Begging pardon of those of you in HMP Ford or the Scrubs for the lazy stereotyping to come - but I would bet the monthly mortgage repayment that you, being a Daily Telegraph reader, are a law-abiding soul with no time for those who blithely disobey criminal legislation.
I would stake the same, meanwhile, that those of you in the demographic known in the jargonistic argot of the marketing world as "men" were close to apoplexy by the front page report on Thursday headlined "Beware the speed camera comeback".
I certainly was. On what possible grounds, I harrumphed, do the police have any right to increase their efforts - in this case by investing the proceeds of speed awareness courses in new digital cameras - to enforce the law of the land? The Hillsborough cover-up was bad enough, but this…
Buried in the above lies the hint of a paradox, and one begging this time-honoured question: what is it about a gear stick that transforms intelligent and reasonable people, almost invariably with Adam's apples, into fools, maniacs and raging hypocrites?

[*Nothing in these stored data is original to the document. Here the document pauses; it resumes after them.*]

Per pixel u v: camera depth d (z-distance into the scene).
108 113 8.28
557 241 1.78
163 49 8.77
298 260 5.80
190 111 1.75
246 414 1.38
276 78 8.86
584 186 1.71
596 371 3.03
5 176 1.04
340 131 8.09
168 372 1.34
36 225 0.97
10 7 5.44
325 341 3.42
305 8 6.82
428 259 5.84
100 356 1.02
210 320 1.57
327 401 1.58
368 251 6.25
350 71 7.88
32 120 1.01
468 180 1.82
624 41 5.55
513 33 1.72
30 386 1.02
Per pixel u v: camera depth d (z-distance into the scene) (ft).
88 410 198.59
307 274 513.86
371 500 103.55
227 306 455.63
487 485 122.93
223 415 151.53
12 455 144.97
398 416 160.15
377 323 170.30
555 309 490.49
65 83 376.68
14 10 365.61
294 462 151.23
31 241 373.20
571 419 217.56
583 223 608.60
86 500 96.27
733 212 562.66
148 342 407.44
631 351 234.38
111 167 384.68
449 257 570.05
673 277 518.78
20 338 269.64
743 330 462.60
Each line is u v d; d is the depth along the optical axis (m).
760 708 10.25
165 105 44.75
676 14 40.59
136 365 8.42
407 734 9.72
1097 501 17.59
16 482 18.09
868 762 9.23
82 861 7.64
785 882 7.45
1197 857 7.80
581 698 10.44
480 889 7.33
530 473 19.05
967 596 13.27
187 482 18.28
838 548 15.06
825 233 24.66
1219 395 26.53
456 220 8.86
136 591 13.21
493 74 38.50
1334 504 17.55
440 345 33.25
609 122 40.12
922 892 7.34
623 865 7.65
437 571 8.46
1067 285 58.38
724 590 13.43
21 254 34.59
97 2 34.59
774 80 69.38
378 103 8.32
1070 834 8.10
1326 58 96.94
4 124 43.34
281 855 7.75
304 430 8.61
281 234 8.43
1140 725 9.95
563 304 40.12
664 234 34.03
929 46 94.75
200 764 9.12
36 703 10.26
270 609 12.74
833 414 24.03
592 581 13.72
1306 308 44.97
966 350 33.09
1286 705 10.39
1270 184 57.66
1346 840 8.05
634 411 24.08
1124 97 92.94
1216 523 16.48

Take Jeremy Clarkson. This most welcome guest at any Cotswold country supper table came to our attention a while ago as a health and safety champion, after damage to property abutting his Isle of Man home. "Whoever ripped up the fence posts and gate protecting the cliff edge," ran a top-level communiqué jointly issued with his wife, "clearly had no thought for the safety of others." Who could pick a fight with that? Yet put this same altruistic sweety-pie in a Bugatti, and he will later brag about having driven across Europe at 240mph.
I write with no sense of moral superiority. That my licence is currently clean, after years of being filthied by mounted motorway Lord Lichfields and yellow A-road Mario Testini (and that is the correct plural), is a miracle. Recently on the A303 in Wiltshire, "County Of Unmarked Police Cars", a BMW overtook, and in its rear window the words "Follow Me" began to flash. We middle-aged schlumps being easily flattered by attention, I did as bidden by what I guessed would prove a willowy Teutonic blonde, forgetting that these days British coppers drive foreign cars. The ensuing Socratic dialogue centred on the shaming fact that his radar gun had zapped me at 97mph. The saintliest officer in Christendom, he accepted that I was desperate to get away from the lunatic in a VW Golf who had been zig-zagging homicidally across the lanes, perhaps because it was the truth. "I'm giving you a break," he said, "but whatever the provocation you're too old to be driving like that. Next time, slow down and let him go, eh?"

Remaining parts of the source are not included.